◆ **Your assignment**: Report how many lines of the rows contain the string "html", giving only the number.

Data excerpts Start Marker

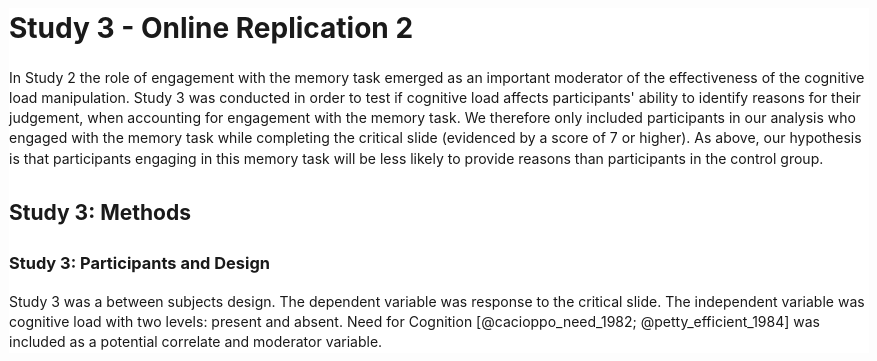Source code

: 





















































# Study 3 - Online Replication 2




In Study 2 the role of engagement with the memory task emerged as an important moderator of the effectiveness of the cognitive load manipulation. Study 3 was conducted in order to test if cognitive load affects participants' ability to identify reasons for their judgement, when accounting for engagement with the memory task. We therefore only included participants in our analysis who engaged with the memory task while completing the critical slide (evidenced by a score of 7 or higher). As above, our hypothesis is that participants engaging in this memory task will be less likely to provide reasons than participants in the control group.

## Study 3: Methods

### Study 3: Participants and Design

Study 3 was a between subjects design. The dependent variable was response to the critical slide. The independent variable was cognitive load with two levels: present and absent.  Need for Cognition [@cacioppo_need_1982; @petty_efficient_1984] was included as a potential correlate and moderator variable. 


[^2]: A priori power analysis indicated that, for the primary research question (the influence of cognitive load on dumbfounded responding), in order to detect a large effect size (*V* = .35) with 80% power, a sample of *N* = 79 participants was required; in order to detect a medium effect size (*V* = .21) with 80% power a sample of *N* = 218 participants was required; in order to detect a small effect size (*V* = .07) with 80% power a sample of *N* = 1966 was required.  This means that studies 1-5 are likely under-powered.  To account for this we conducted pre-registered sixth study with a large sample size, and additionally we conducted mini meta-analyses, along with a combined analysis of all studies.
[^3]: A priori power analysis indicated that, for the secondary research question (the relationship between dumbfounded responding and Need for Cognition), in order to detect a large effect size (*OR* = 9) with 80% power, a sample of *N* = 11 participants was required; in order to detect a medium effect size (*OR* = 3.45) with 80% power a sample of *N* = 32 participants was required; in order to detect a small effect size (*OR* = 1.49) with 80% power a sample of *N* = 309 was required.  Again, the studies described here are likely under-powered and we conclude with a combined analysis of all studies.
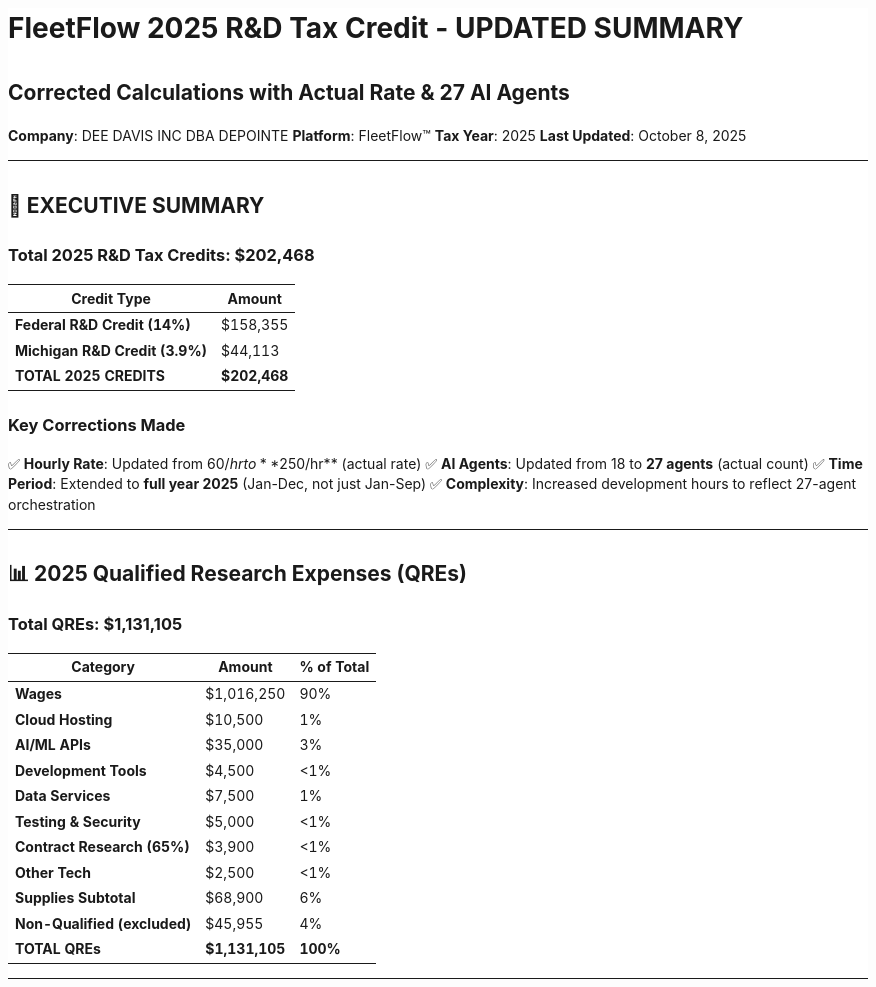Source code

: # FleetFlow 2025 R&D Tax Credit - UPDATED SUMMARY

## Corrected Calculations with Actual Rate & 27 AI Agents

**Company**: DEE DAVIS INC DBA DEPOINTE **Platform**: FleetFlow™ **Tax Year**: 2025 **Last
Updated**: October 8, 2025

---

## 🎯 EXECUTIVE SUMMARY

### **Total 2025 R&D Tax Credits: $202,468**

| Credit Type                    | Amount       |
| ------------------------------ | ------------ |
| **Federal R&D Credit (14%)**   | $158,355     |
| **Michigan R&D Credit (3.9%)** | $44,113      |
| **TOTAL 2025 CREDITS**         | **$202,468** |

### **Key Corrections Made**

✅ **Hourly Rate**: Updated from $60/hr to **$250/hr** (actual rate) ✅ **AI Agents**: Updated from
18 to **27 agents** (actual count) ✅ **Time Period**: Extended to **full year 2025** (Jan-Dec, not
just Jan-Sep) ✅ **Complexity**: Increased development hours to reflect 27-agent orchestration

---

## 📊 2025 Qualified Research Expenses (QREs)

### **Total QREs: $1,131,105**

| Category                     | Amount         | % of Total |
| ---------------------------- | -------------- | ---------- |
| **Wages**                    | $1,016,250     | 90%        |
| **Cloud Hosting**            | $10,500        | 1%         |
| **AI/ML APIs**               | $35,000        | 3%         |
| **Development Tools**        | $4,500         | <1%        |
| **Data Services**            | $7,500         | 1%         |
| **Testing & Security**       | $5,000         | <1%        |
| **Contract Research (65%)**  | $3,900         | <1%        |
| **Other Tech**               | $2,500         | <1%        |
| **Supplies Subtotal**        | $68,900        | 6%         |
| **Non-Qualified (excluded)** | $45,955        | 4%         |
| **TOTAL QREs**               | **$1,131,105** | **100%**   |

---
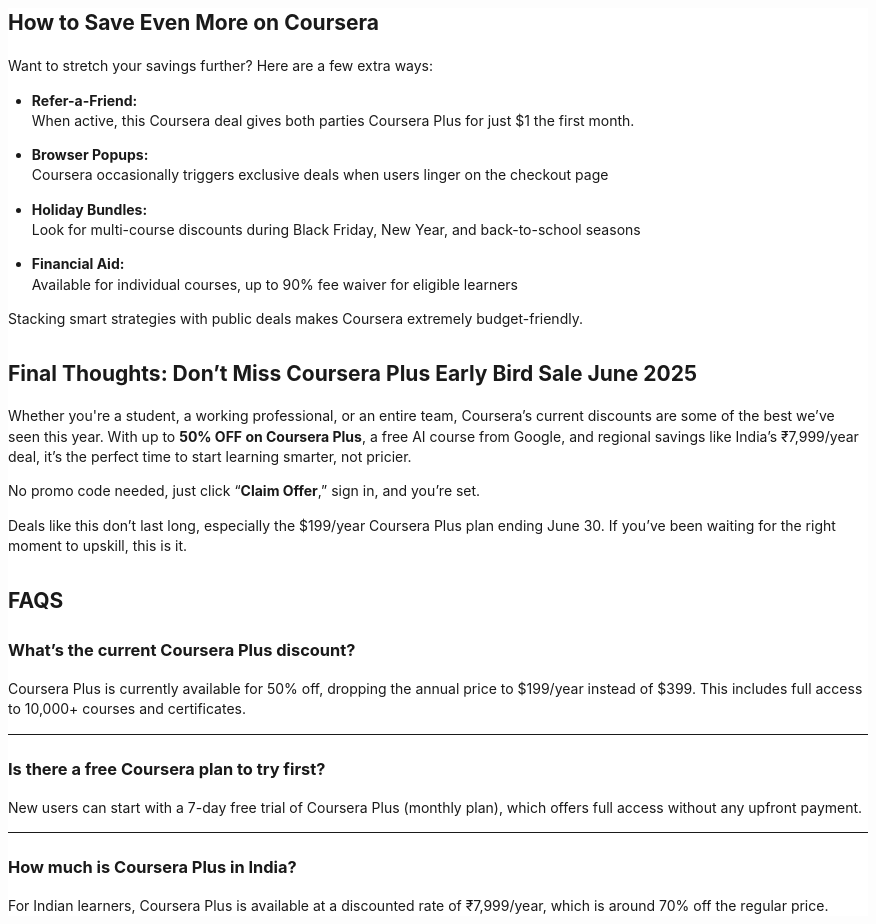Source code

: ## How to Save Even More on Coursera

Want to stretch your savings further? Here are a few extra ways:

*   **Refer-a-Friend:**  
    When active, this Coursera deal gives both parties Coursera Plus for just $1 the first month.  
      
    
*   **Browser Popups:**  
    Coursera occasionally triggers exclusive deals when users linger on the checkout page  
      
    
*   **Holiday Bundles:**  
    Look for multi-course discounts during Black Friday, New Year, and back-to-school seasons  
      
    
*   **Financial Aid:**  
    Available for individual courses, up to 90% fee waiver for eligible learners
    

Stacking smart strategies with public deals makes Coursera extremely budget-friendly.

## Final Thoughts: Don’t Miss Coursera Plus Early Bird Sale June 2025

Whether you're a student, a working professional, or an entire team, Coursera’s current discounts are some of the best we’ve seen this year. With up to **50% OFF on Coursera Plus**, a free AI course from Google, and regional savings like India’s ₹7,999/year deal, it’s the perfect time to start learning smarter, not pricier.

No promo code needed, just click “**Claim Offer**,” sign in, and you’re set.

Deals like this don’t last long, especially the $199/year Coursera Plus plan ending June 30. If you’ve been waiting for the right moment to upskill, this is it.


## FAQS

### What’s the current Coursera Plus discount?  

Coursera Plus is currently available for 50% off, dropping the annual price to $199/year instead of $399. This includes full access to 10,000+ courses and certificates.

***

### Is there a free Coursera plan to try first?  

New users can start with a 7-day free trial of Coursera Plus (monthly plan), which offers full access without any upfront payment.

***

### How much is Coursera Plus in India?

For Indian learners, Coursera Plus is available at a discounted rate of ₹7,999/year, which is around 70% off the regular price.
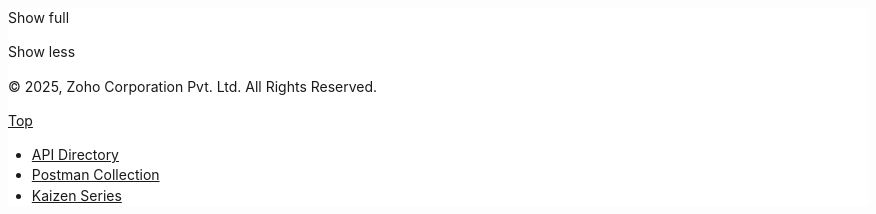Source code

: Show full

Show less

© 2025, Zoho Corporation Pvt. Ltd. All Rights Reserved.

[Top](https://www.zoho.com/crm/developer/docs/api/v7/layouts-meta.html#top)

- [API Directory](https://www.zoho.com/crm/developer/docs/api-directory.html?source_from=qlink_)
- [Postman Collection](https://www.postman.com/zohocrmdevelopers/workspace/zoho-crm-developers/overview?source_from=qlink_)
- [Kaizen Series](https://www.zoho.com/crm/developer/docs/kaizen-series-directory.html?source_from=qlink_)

Data excerpts End Marker

◆ **Answer below**: 3